+++ STUDY TEXT

The last great essayist?

I recently read a bizarre article by Janet Malcolm on a murder trial in NYC. What threw me about the article was that the story was utterly commonplace (by the standards of today’s headlines): divorced mom kills ex-husband in a custody dispute over their four-year-old daughter. The only interesting features were (a) the wife was a doctor and the husband were a dentist, the sort of people you’d expect to sue rather than slay, and (b) the wife hired a hitman from within the insular immigrant community that she (and her husband) belonged to. But, really, neither of these was much of a twist.

To add to the non-storyness of it all, there were no other suspects, the evidence against the wife and the hitman was overwhelming, and even the high-paid defense lawyers didn’t seem to be making much of an effort to convince anyone of their client’s innocents. (One of the closing arguments was that one aspect of the wife’s story was so ridiculous that it had to be true. In the lawyer’s words:

If she was guilty, why would she say that? . . . It’s actually the strongest evidence of her truthfulness, because if she was a liar she would say something that made no sense. I mean, it makes no sense.

If that’s the “strongest evidence” in your favor, then you’re in trouble.)

And indeed, the two defendants were in trouble. They ended up with life in prison.

The only real evidence in favor of the defendants was that the woman was devoted to her daughter and that she and her husband (and their extended families as well) were involved in bitter legal proceedings, which included at one point a court order against the husband and, at a later date, a ruling that he should have custody of the daughter. Unfortunately, all of this understandable frustration did nothing to reduce the evidence that she hired her friend to kill her ex-husband. If anything, this all just makes the motivation for the murder that much more plausible.

The strange thing about the Janet Malcolm article is that Malcolm is so sympathetic to the killers (or, more specifically, to the ex-wife who made the call; Malcolm doesn’t say much about the actual shooter). Malcolm never goes so far as to do a Michael Moore (who notoriously described himself as the only white man in America who thought O. J. Simpson didn’t do it), but she definitely seemed to be rooting for the woman to get off, to the extent that she (Malcolm) called up one of the lawyers in the middle of the trial in what looks like an attempt to force a mistrial.

Malcolm’s main argument seems to be that the woman who ordered the killing was represented by a very good lawyer, but, because of difficulties having to do with other lawyers involved in the case, this super-defender didn’t have a chance to really do his thing and win the case.

Why do I care?

Why am I writing hundreds of words about a months-old magazine article on a year-old court case that wasn’t so remarkable in the first place?

The key is the author: Janet Malcolm, who’s arguably the best—perhaps only—pure essayist writing in English today.

What do I mean by a “pure essayist”? Someone who writes about one topic but is using it as a hook to talk about . . . anything and everything. Classic examples from the previous century include Rebecca West and the George Orwell of “Inside the Whale.” Who else besides Janet Malcolm does this nowadays?

++++++
+++ DATA

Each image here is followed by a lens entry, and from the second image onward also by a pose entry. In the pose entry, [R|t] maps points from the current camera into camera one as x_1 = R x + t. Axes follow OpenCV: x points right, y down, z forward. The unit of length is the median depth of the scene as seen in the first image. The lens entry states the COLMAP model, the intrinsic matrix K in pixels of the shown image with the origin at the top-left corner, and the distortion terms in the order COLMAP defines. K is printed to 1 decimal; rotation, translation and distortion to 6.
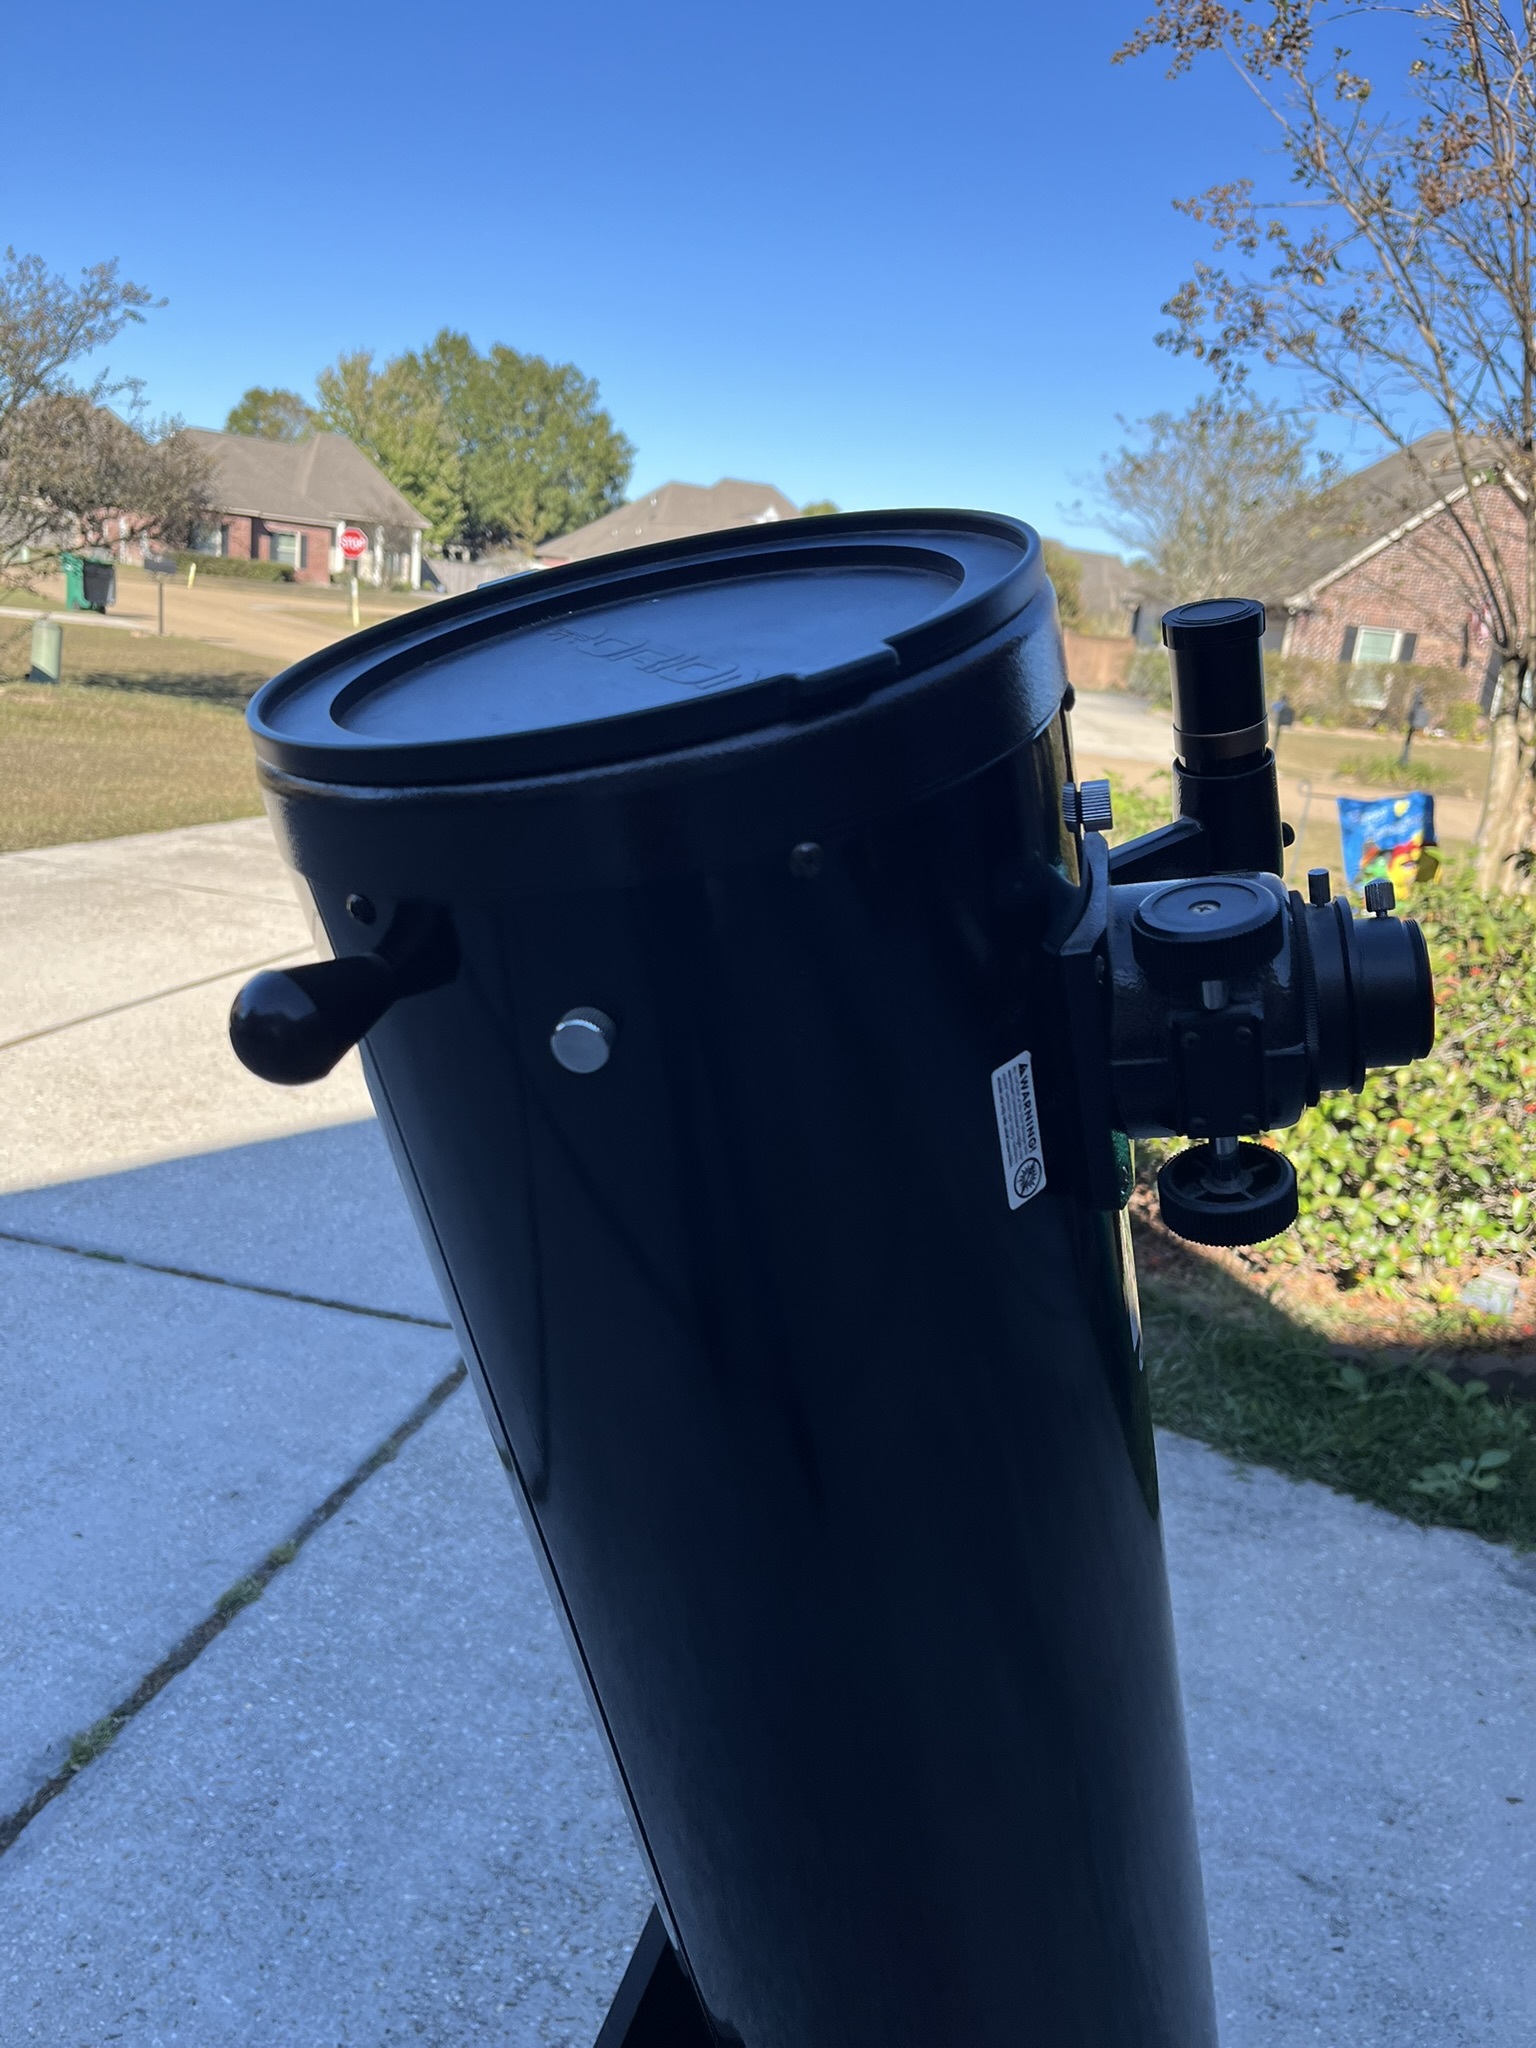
lens RADIAL K [[1519.4, 0, 768.0], [0, 1519.4, 1024.0], [0, 0, 1]] dist [0.051831, -0.058195]
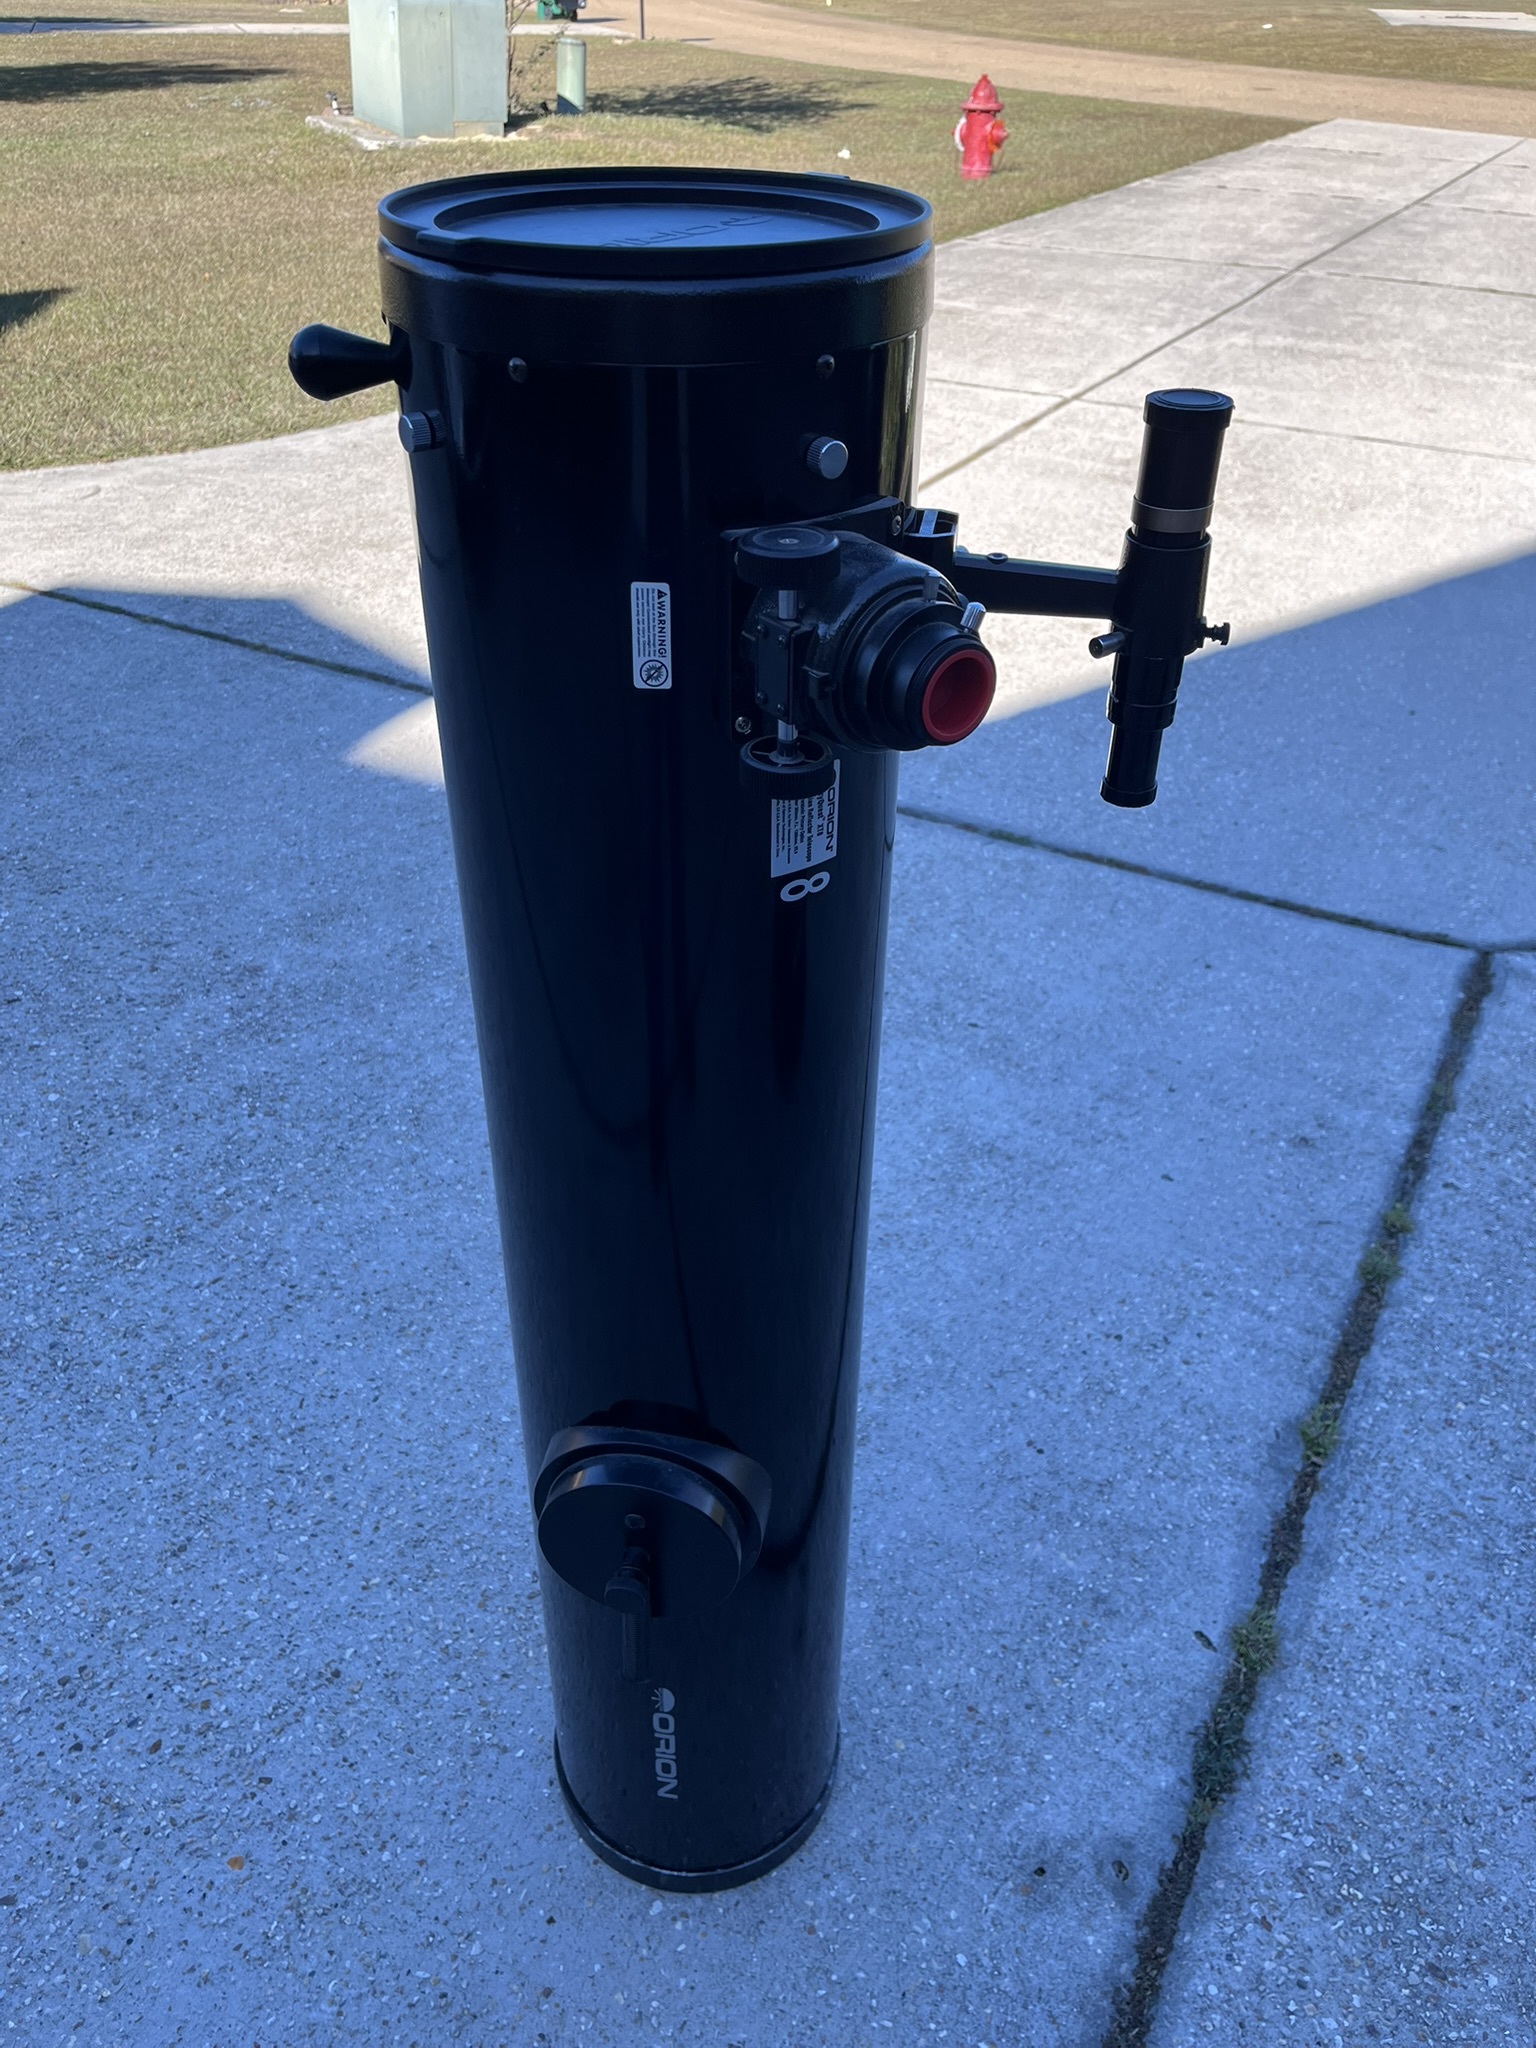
lens RADIAL K [[1583.8, 0, 768.0], [0, 1583.8, 1024.0], [0, 0, 1]] dist [0.062362, -0.114033]
pose [[0.959594, 0.070792, -0.272338, -0.314276], [0.019906, 0.948333, 0.316651, -0.046122], [0.280684, -0.309278, 0.908606, 0.068668]]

++++++

### TO DO:
1. Transcribe the passage of the Janet Malcolm post that begins with the words "The last great" and ends with "of a twist.".
2. According to the Janet Malcolm post, what sentence did the two defendants end up with?
3. Continue the Janet Malcolm post from the point where it stops.
The listing isn't needed for this work.

### TASK RESULTS:
1.
The last great essayist?

I recently read a bizarre article by Janet Malcolm on a murder trial in NYC. What threw me about the article was that the story was utterly commonplace (by the standards of today’s headlines): divorced mom kills ex-husband in a custody dispute over their four-year-old daughter. The only interesting features were (a) the wife was a doctor and the husband were a dentist, the sort of people you’d expect to sue rather than slay, and (b) the wife hired a hitman from within the insular immigrant community that she (and her husband) belonged to. But, really, neither of these was much of a twist.

2. Life in prison.

3.
To understand any article by Malcolm, you have to go on several levels.

1. On the surface, it’s the story of a woman in a difficult situation (an immigrant woman, a doctor, divorced with a young child and trapped in a family feud) who’s been accused of murder, and, as the story goes on, it becomes pretty clear that she actually did it. Along with this, it’s an interesting look into the peculiarities of the court system, from jury selection through cross-examination to opening arguments.

2. At the next level, it’s a New Journalism-style bit of court reporting, where we are told not just about the facts of the case but also, “Boys on the Bus”-style, about the other reporters and about the journalist’s personal sympathies.

3. Finally, amidst the colorful details of the court case, Malcolm occasionally offers a thoughtful reflection on the court system. Sometimes I think she’s flat-out wrong, but even then she’s interesting. (For example, at one point she reports an awkward bit of cross-examination and says that witnesses often get tangled up in trying to match wits with opposing lawyers. My impression is that the story is simpler than that, it’s just that when you’re on the stand, you’re scared of saying the wrong thing, so your words come out all hesitant, defensive, and triple-checked. How can anyone avoid it?) Anyway, the point is that I found Malcolm’s article to be thought-provoking throughout, much more than one would expect from the pretty basic story of the crime.

OK, here’s my theory . . .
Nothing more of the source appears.